Line by line, please look for the word "back" in the following records, then copy each line you find it in.

● **Extracted data entries**:
###
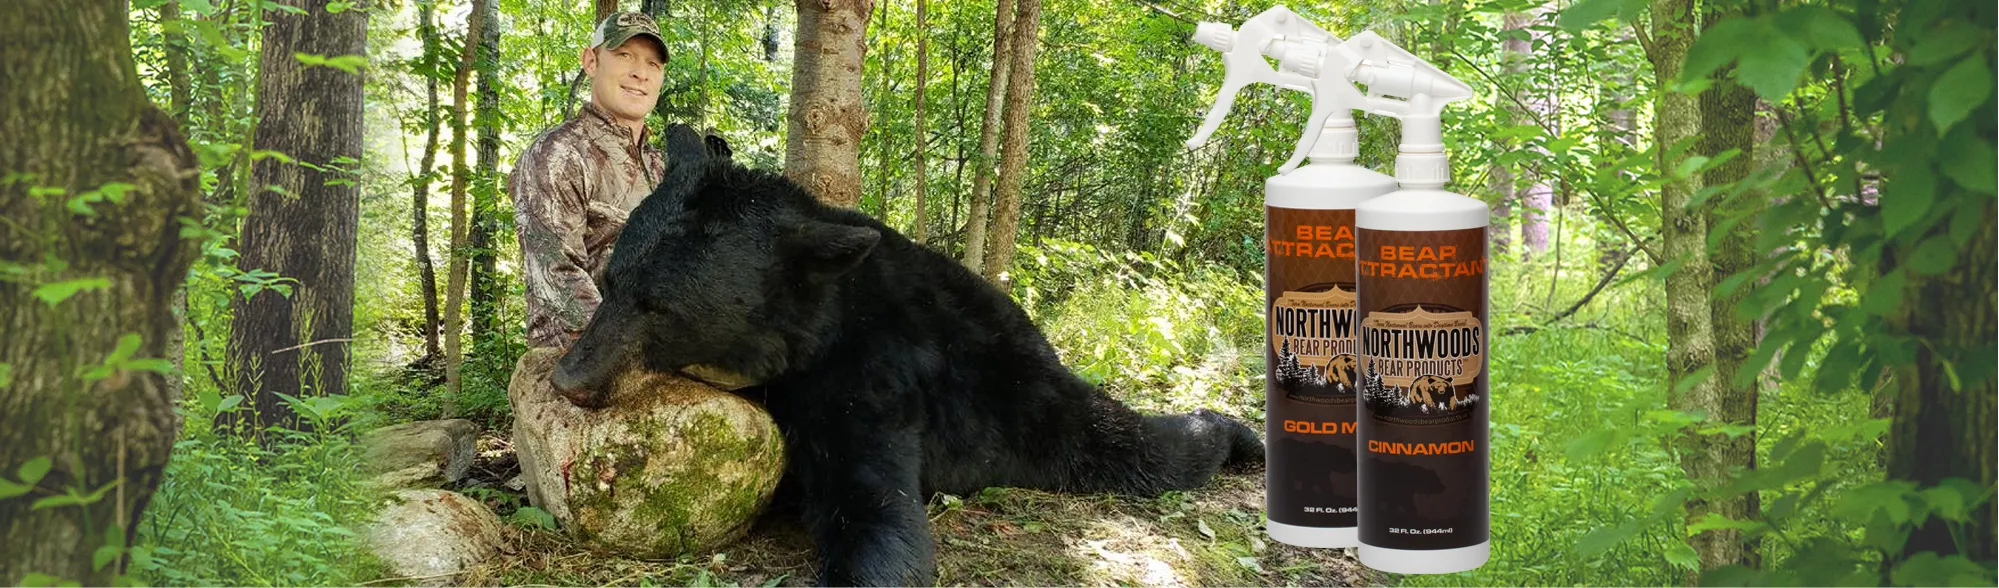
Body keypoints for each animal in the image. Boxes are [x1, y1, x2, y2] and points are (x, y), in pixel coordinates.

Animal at [548, 124, 1265, 586]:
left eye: (660, 309)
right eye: (612, 282)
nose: (568, 380)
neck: (817, 322)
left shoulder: (871, 375)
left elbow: (878, 517)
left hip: (1034, 409)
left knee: (1144, 447)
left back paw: (1240, 437)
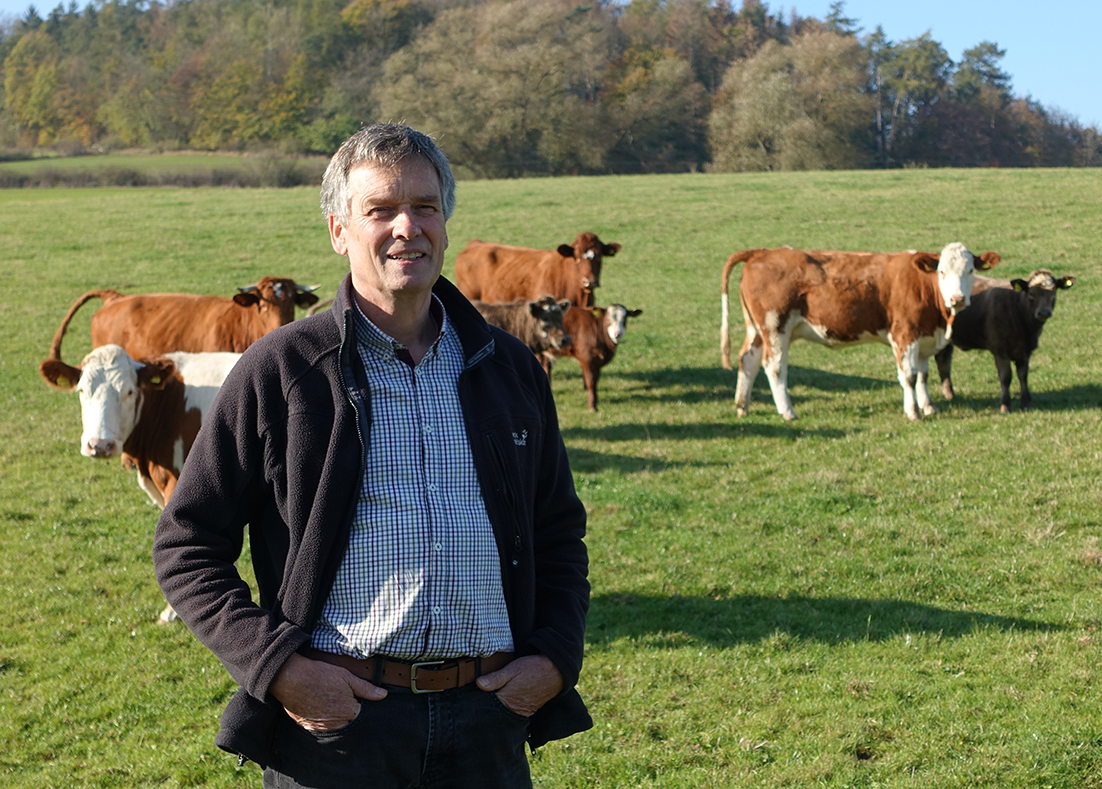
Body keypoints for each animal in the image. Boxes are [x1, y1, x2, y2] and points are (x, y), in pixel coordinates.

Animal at [718, 243, 1005, 423]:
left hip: (756, 329)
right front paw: (913, 412)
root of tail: (762, 253)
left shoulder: (923, 338)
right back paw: (787, 411)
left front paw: (928, 406)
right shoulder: (904, 335)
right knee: (774, 366)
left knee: (748, 361)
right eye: (941, 271)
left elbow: (923, 376)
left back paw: (742, 406)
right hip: (775, 327)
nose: (957, 299)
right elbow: (909, 376)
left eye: (970, 270)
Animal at [930, 269, 1075, 409]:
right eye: (1031, 293)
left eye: (1053, 291)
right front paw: (1005, 405)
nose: (1044, 312)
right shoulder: (1000, 350)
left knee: (943, 361)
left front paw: (1027, 402)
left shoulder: (1025, 350)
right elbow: (1006, 377)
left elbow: (1023, 375)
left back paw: (950, 395)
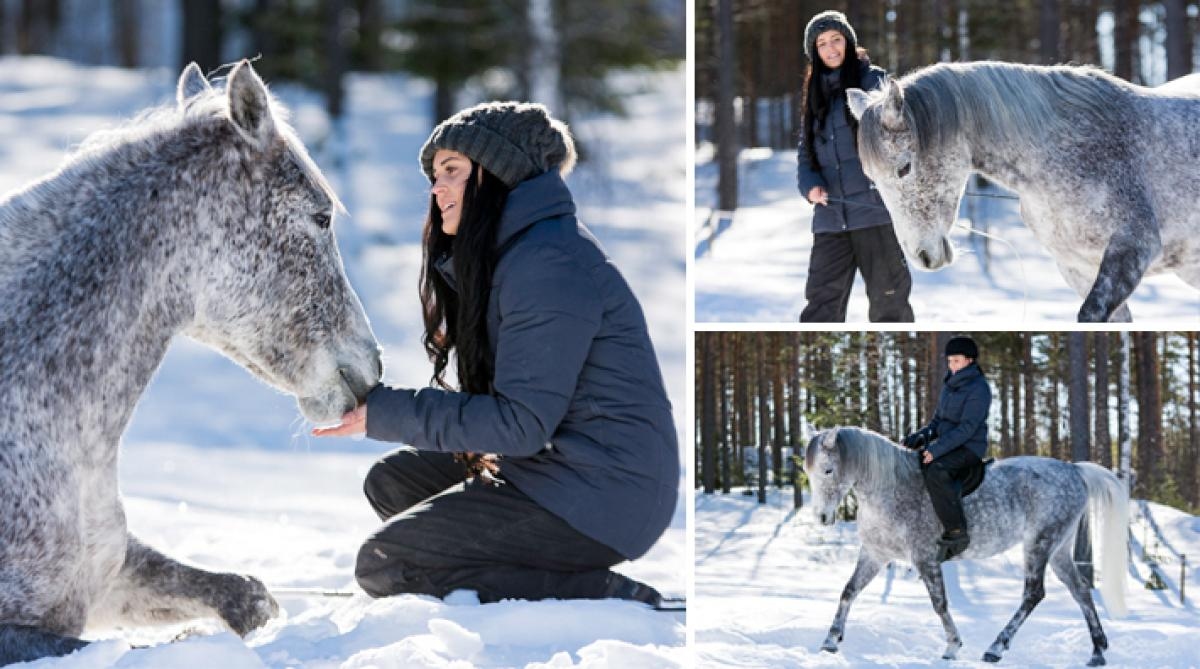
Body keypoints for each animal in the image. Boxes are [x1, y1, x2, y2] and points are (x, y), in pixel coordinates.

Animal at [811, 429, 1128, 666]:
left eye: (827, 470)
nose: (822, 517)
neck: (890, 489)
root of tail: (1074, 470)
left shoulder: (925, 558)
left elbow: (939, 603)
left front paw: (952, 646)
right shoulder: (875, 555)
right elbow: (849, 591)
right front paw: (830, 640)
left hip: (1039, 543)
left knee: (1034, 593)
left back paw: (996, 648)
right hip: (1059, 549)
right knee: (1080, 590)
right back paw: (1097, 651)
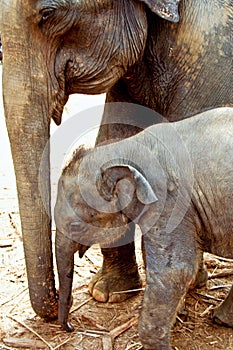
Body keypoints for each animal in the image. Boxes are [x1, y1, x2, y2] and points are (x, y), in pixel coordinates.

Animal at [0, 0, 232, 320]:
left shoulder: (211, 50)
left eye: (48, 14)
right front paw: (108, 293)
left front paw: (187, 288)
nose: (60, 303)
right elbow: (112, 137)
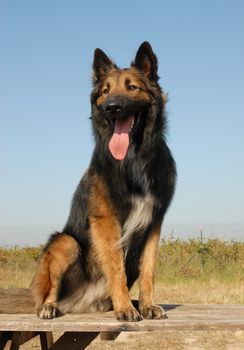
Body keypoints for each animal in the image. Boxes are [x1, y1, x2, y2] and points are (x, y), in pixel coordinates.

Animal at [0, 42, 176, 322]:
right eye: (106, 91)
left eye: (132, 87)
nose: (112, 107)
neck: (133, 160)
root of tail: (82, 304)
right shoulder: (106, 221)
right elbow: (116, 268)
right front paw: (125, 308)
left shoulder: (153, 222)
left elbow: (149, 269)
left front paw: (147, 305)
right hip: (65, 242)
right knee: (49, 292)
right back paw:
###
● **ANSWER BELOW**:
left back paw: (1240, 437)
right back paw: (787, 411)
left back paw: (742, 406)
left back paw: (950, 395)
left back paw: (996, 648)
right back paw: (1097, 651)
right back paw:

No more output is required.